_EXERCISE OBJECTIVE_.
Set out exactly every line of the entries below, starting at the line that holds "mailing lists subscribers." and stopping after the line that holds "a interventi rapidi".

_DATA RECORDS_.
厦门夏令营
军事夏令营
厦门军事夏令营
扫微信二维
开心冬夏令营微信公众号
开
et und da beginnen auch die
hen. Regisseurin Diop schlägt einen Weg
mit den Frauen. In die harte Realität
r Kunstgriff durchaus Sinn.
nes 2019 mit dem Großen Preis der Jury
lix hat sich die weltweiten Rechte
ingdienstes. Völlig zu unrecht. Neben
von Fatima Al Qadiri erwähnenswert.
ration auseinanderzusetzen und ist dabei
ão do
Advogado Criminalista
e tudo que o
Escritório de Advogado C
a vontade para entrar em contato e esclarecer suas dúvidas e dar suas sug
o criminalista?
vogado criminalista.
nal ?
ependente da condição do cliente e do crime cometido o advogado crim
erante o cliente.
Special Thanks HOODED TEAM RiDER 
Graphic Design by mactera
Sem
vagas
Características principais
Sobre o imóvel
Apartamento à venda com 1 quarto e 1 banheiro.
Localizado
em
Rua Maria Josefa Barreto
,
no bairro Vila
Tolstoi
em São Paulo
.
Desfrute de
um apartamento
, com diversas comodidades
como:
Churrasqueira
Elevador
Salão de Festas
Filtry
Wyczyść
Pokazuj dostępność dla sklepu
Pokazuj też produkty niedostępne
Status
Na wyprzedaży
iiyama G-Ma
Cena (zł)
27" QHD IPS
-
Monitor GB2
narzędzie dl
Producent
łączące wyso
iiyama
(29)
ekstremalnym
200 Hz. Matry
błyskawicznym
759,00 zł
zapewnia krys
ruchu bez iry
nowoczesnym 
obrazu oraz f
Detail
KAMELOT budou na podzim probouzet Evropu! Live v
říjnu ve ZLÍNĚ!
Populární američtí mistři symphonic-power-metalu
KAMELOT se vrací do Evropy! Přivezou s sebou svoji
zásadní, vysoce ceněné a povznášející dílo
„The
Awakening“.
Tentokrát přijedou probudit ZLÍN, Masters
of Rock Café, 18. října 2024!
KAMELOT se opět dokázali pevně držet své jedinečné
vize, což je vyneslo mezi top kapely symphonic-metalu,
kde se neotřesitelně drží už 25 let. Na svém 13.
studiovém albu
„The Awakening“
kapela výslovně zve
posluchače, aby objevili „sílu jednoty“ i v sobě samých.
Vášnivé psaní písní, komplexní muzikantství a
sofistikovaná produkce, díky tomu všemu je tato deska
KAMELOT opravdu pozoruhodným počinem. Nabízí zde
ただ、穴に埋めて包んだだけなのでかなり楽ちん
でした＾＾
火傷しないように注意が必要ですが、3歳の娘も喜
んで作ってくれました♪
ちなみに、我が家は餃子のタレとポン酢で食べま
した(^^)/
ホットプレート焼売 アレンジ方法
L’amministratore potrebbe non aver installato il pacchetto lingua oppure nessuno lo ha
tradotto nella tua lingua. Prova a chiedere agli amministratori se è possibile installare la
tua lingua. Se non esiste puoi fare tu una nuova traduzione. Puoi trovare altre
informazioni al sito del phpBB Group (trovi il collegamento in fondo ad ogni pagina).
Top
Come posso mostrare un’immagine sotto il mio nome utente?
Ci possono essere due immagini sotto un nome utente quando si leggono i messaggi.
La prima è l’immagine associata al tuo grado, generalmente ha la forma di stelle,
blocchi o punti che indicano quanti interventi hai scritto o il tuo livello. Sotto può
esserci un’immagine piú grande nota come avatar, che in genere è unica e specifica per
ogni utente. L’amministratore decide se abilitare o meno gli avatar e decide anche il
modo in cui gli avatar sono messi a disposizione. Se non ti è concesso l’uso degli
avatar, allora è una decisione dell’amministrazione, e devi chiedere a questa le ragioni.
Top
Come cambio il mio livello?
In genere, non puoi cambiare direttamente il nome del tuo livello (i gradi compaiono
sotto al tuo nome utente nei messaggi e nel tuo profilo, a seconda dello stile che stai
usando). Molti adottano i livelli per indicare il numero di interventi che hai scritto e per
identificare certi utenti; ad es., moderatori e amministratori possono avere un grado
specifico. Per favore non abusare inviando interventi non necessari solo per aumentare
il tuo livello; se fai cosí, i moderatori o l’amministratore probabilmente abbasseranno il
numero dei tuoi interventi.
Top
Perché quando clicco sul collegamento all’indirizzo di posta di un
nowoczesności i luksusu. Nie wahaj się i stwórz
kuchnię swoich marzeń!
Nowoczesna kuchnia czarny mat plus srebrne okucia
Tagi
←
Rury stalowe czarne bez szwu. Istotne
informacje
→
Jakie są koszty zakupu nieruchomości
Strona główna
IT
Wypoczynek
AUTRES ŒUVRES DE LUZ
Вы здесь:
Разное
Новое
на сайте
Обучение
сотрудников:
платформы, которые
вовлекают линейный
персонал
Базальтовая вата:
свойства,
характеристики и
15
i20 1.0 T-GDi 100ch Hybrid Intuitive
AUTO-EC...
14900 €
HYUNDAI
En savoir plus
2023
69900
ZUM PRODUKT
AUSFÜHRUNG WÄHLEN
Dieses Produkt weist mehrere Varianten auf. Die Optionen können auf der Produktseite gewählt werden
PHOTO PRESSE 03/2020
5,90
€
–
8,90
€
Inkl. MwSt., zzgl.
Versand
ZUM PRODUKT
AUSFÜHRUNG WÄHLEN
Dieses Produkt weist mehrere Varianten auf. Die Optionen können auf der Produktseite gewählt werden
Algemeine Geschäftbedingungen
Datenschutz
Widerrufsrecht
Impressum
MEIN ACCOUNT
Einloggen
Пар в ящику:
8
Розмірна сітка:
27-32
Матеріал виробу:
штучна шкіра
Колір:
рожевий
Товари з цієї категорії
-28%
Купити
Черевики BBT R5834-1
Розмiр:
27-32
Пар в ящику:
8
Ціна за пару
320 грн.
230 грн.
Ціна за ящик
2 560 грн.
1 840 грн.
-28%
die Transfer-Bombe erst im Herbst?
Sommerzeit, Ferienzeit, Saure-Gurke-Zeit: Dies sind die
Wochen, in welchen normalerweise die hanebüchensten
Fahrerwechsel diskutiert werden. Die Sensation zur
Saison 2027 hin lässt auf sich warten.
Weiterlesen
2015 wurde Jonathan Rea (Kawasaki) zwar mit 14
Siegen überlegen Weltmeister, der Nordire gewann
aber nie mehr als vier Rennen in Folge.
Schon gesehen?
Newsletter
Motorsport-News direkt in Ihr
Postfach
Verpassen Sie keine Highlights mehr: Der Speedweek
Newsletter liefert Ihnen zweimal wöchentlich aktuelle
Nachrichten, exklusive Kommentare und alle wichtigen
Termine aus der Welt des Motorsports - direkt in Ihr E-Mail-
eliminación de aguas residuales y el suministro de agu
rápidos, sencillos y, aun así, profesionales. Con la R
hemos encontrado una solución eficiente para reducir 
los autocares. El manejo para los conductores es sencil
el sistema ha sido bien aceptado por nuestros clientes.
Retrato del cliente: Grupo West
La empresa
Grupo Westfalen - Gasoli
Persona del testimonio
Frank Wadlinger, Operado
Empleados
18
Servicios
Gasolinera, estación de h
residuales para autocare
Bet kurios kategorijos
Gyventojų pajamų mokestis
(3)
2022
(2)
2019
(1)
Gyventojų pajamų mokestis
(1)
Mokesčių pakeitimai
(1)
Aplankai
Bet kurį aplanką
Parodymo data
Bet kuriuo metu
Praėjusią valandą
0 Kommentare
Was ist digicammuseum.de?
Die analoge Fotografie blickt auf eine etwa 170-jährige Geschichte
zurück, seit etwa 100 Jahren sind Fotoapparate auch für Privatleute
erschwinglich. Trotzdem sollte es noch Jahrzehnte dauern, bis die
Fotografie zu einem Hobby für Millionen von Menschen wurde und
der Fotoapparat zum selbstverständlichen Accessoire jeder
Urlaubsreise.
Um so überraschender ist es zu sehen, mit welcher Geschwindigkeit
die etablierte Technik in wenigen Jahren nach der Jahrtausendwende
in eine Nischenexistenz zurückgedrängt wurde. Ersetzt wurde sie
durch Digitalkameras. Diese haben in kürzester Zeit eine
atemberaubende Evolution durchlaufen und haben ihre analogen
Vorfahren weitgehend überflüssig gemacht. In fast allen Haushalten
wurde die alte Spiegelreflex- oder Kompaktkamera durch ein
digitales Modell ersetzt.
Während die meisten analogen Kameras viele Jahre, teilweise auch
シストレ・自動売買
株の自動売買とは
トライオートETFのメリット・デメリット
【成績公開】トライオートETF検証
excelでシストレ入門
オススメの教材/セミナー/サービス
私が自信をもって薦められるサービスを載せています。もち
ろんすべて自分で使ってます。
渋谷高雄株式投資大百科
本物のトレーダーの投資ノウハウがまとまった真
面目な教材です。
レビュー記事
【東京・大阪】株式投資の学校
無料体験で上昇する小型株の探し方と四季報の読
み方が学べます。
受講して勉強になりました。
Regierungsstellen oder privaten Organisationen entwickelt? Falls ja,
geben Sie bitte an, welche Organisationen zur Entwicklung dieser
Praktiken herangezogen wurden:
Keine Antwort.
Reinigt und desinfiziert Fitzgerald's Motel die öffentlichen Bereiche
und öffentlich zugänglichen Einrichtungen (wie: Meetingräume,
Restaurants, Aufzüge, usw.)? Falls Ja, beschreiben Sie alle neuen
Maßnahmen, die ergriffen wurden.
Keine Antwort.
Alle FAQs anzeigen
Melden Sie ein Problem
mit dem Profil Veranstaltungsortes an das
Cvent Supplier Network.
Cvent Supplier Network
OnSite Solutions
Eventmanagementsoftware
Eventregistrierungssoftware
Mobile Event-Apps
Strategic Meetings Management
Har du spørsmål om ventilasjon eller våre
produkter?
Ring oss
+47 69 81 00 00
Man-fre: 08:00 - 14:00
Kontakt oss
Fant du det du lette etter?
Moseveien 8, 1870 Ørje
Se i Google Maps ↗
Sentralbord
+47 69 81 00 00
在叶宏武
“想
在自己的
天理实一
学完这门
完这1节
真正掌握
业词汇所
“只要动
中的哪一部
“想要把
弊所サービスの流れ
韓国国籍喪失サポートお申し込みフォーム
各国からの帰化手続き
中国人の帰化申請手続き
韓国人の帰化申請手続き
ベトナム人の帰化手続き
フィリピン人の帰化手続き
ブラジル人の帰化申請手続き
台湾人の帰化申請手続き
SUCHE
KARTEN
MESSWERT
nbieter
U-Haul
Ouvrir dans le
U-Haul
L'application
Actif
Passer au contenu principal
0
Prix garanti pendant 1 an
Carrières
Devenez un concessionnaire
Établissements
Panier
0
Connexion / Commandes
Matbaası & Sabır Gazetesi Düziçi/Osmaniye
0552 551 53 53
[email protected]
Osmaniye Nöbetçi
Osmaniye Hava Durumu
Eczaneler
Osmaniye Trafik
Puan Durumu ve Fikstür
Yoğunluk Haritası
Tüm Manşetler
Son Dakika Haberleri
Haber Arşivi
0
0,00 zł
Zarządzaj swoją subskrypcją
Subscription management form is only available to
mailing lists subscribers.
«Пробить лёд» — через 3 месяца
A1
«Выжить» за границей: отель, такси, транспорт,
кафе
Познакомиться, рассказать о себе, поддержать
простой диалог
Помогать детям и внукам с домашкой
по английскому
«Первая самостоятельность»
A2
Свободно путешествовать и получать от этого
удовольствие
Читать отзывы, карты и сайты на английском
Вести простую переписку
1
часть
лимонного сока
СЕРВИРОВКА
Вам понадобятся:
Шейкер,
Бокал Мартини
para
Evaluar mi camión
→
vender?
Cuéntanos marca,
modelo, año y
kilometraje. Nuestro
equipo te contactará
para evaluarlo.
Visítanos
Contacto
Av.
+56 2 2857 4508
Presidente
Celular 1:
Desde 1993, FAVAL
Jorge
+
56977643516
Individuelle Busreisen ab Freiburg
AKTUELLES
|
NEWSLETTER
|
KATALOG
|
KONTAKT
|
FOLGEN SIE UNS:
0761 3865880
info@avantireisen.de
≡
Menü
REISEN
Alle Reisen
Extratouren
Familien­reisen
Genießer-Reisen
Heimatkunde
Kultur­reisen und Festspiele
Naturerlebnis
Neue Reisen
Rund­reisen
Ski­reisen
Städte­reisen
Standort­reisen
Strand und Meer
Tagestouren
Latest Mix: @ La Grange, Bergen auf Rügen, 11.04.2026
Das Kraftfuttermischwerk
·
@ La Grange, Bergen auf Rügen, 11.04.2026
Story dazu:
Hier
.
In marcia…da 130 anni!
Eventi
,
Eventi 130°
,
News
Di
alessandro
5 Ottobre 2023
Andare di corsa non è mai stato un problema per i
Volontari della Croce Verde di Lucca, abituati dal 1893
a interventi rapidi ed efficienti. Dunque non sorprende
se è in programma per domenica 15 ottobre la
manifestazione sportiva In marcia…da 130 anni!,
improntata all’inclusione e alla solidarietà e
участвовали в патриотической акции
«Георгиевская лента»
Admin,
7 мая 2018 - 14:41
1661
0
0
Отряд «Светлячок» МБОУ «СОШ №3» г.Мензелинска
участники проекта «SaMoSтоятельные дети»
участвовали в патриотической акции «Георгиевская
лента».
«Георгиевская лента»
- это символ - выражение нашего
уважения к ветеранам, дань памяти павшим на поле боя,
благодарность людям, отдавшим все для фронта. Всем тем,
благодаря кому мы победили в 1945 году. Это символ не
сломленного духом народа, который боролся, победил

_TASK SOLUTION_.
mailing lists subscribers.
«Пробить лёд» — через 3 месяца
A1
«Выжить» за границей: отель, такси, транспорт,
кафе
Познакомиться, рассказать о себе, поддержать
простой диалог
Помогать детям и внукам с домашкой
по английскому
«Первая самостоятельность»
A2
Свободно путешествовать и получать от этого
удовольствие
Читать отзывы, карты и сайты на английском
Вести простую переписку
1
часть
лимонного сока
СЕРВИРОВКА
Вам понадобятся:
Шейкер,
Бокал Мартини
para
Evaluar mi camión
→
vender?
Cuéntanos marca,
modelo, año y
kilometraje. Nuestro
equipo te contactará
para evaluarlo.
Visítanos
Contacto
Av.
+56 2 2857 4508
Presidente
Celular 1:
Desde 1993, FAVAL
Jorge
+
56977643516
Individuelle Busreisen ab Freiburg
AKTUELLES
|
NEWSLETTER
|
KATALOG
|
KONTAKT
|
FOLGEN SIE UNS:
0761 3865880
info@avantireisen.de
≡
Menü
REISEN
Alle Reisen
Extratouren
Familien­reisen
Genießer-Reisen
Heimatkunde
Kultur­reisen und Festspiele
Naturerlebnis
Neue Reisen
Rund­reisen
Ski­reisen
Städte­reisen
Standort­reisen
Strand und Meer
Tagestouren
Latest Mix: @ La Grange, Bergen auf Rügen, 11.04.2026
Das Kraftfuttermischwerk
·
@ La Grange, Bergen auf Rügen, 11.04.2026
Story dazu:
Hier
.
In marcia…da 130 anni!
Eventi
,
Eventi 130°
,
News
Di
alessandro
5 Ottobre 2023
Andare di corsa non è mai stato un problema per i
Volontari della Croce Verde di Lucca, abituati dal 1893
a interventi rapidi ed efficienti. Dunque non sorprende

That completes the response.